Hello I am learning how to use the Scikit-learn clustering modules right now. I have a working script that reads in a pandas dataframe.
df=pd.read_csv("test.csv",index_col="identifier")
I converted the dataframe to a numpy array
array=df.to_numpy()
Then implemented the clustering and plotted as so:
km=KMeans(n_clusters=25,init="random",n_init=100,max_iter=1000,tol=1e-04, random_state=0)
##get cluster labels
y_km=km.fit_predict(array)
###To plot use PCA function
pca=PCA(n_components=3)
pca_t=pca.fit_transform(array)
####
u_labels=np.unique(y_km)
fig = plt.figure(figsize=(14,10))
ax = plt.axes(projection='3d')
for i in u_labels:
ax.scatter3D(pca_t[y_km == i , 0] , pca_t[y_km == i , 1],pca_t[y_km == i , 2], label = i)
ax.legend()
This all outputs a plot that looks like this:
I want to try and get a final output that ouputs a dictionary or text file of some sort that tells me what cluster each identifier is in based on the row ids of the original array.

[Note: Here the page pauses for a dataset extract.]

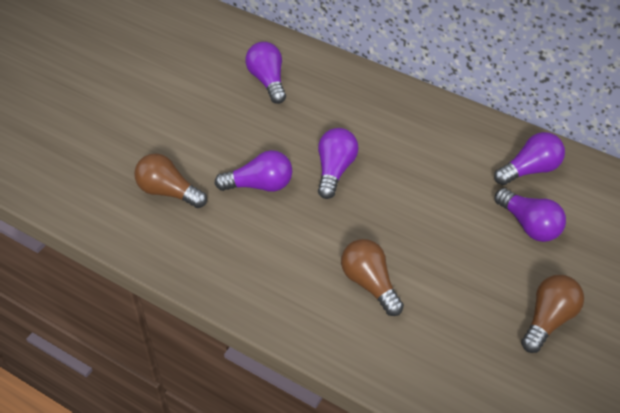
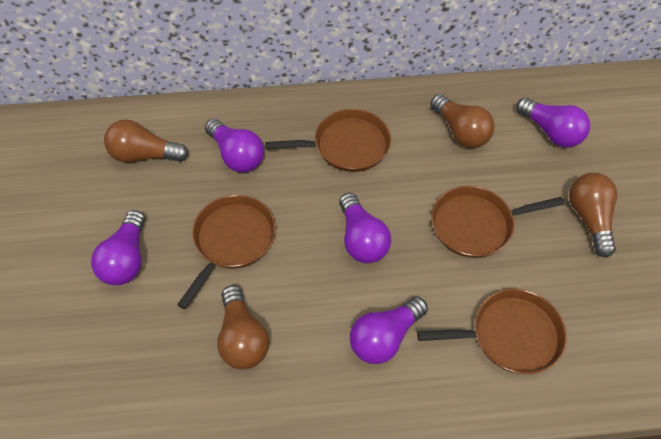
brown light bulb: 3 -> 4
brown pan: 0 -> 4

I was having trouble figuring out how to maintain that information though. I tried seeing if I could use the pandas Dataframe.to_records() function which maintained the dtypes but couldn't figure out how to translate that to what I wanted.
CodePudding user response:
y_km
contains your labels in the same order as the rows in your pandas dataframe. example:
df = pd.DataFrame({
'foo': ['one', 'one', 'one', 'two', 'two','two'],
'bar': ['A', 'B', 'C', 'A', 'B', 'C'],
},
index = ['x', 'y', 'z', 'q', 'w', 't']
)
y_km = [1, 2, 3, 4, 5, 6]
print(pd.DataFrame(y_km, df.index))
0
x 1
y 2
z 3
q 4
w 5
t 6
CodePudding user response:
You should try :
print(y_km.labels_)
This should give you a list of label for each point.
See the documentation for KMeans.